In the field of graphics two artists have won high places, Vasil Zaharieff, one of the most distinguished professors in the Art Academy and Peter Morozoff. The latter confines himself almost exclusively to etchings and his pictures of Bulgarian scenes, places, buildings and types are known to foreigners visiting the country. His lines are accurately drawn and his colors delicate and harmonious. Zaharieff does etchings and is, as well, the chief wood cut artist in the country. In this branch of art he is the successor of the old Bulgarian eikon, or saint, makers who also worked on wood. The craft was passed from father to son so that a few gifted families made most of the best Bulgarian religious pictures used in churches and homes. Zaharieff's specialty, however, is not religious art, but the reproduction of typical Bulgarian scenes; that is his best wood cuts are pictures of old streets, churches, picturesque houses, monasteries, people and scenery.

The decorative artists of outstanding ability are Nicolai Rainoff and S. Badjoff.

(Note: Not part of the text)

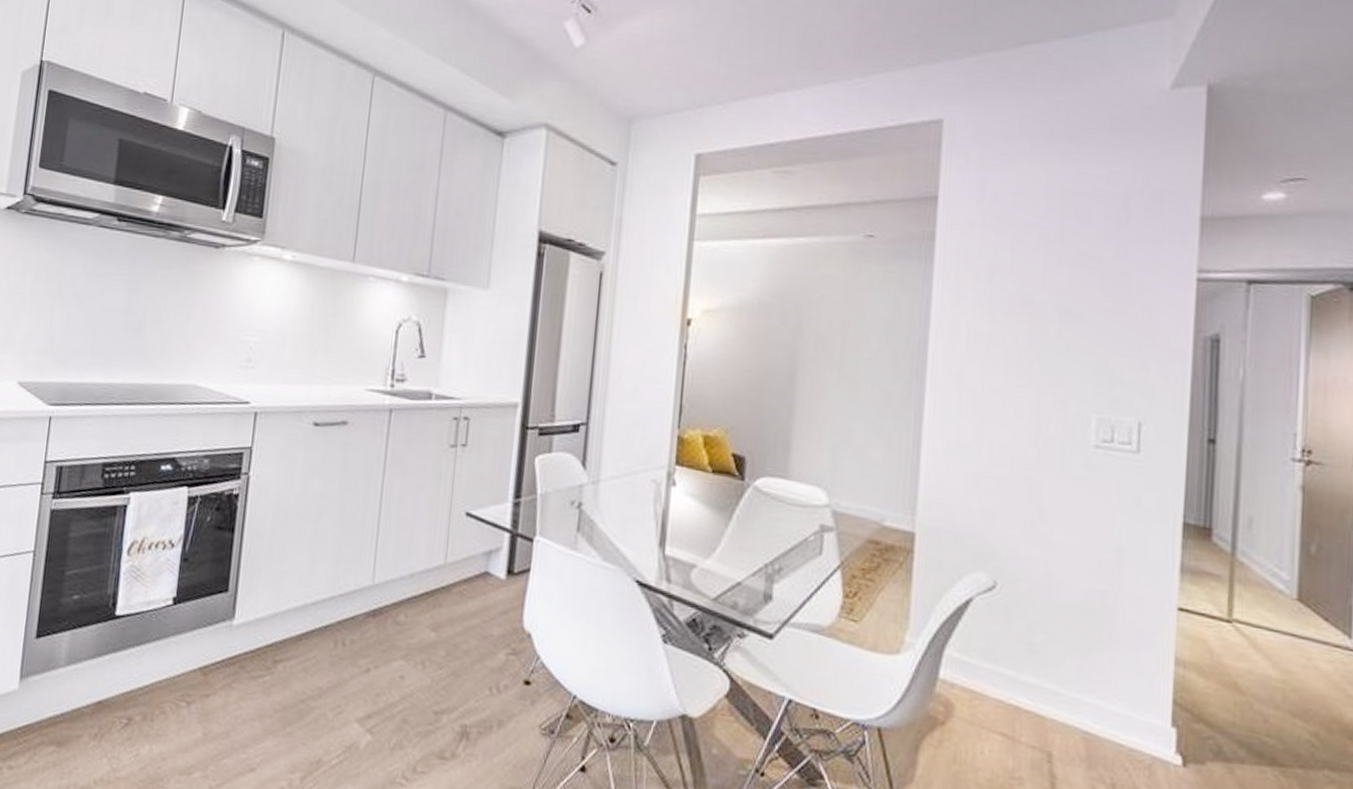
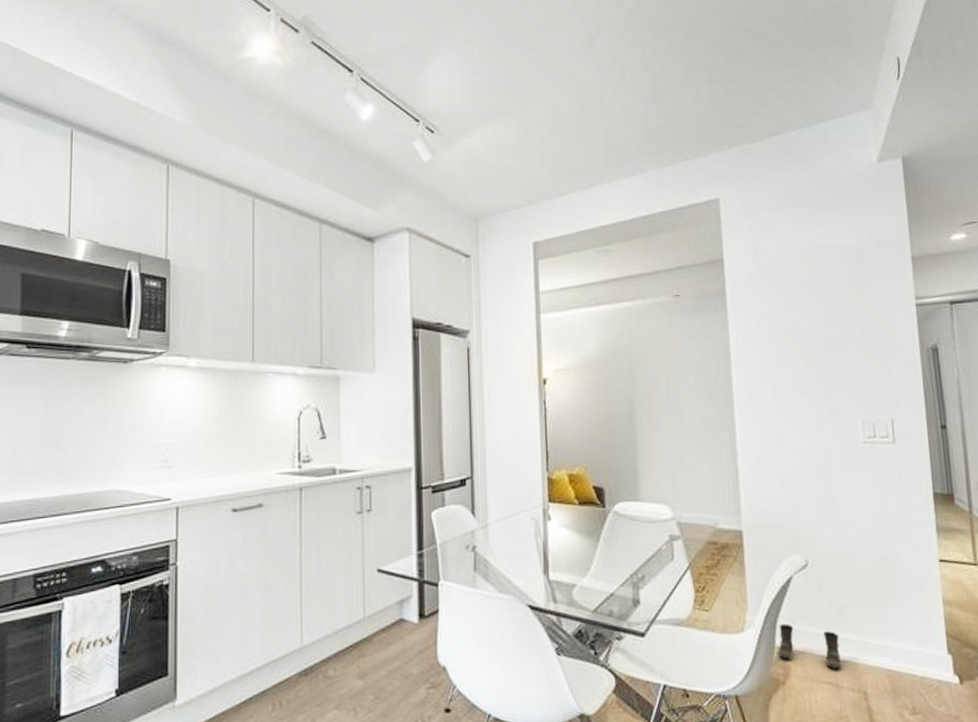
boots: none [941,652,1024,721] -> present [778,624,841,670]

Two Bulgarian painters enjoy places apart: they are Vladimir Dimitroff -the Maistor and Boris Gheorgieff. Dimitroff has worked out a form and method all his own. He spurns color and greatly simplifies his forms, avoiding flourishes and superfluous lines. His figures appear stereotyped and symbolic. They are rather unreal and mysterious, not a little formal and stiff, yet full of meaning and expression. They are types, apocalyptic signs; they are voices, spirits, qualities, truths.

No less original, though more versatile and gifted is Boris Gheorgieff, who is both an excellent portraitist and a mystic symbolist. His pictures are drawn and painted with unusual precision and delicacy, revealing an admirable technique combined with a freedom, a fantasy and lightness of touch found in no other Bulgarian artist. There is much otherworldliness in Gheorgieff's work, much spirituality and aspiration. He uses soft golden tints, diffusing brightness and sunshine. In many paintings the light is somewhat suppressed or just emerging. There appears to be far more in these pictures than you see. You feel that you are looking at them through a veil and that they lead to some distant realm of quiet light and rest and purity. Gheorgieff's work bears the quality of purity, of marked refinement, of a tranquil, gentle victory over coarseness and ugliness. His pictures have nothing specifically Bulgarian about them but are the creation of a gifted personality seeking the solution of ultimate problems in a mysticism that is not free from weirdness but is innocent, delicate and exquisite.

This is the scope of Bulgarian' painting and sculpture, ranging from the heroic, massive stones of Lazaroff, portraying baggy trousered artisans, to the fine, barely visible, spirit lines of Gheorgieff revealing white-robed children in an imagined paradise where lions and lambs feed together. So far they have produced no name of outstanding world renown but have made a very creditable record. They have existed barely half a century and without doubt their golden age lies ahead.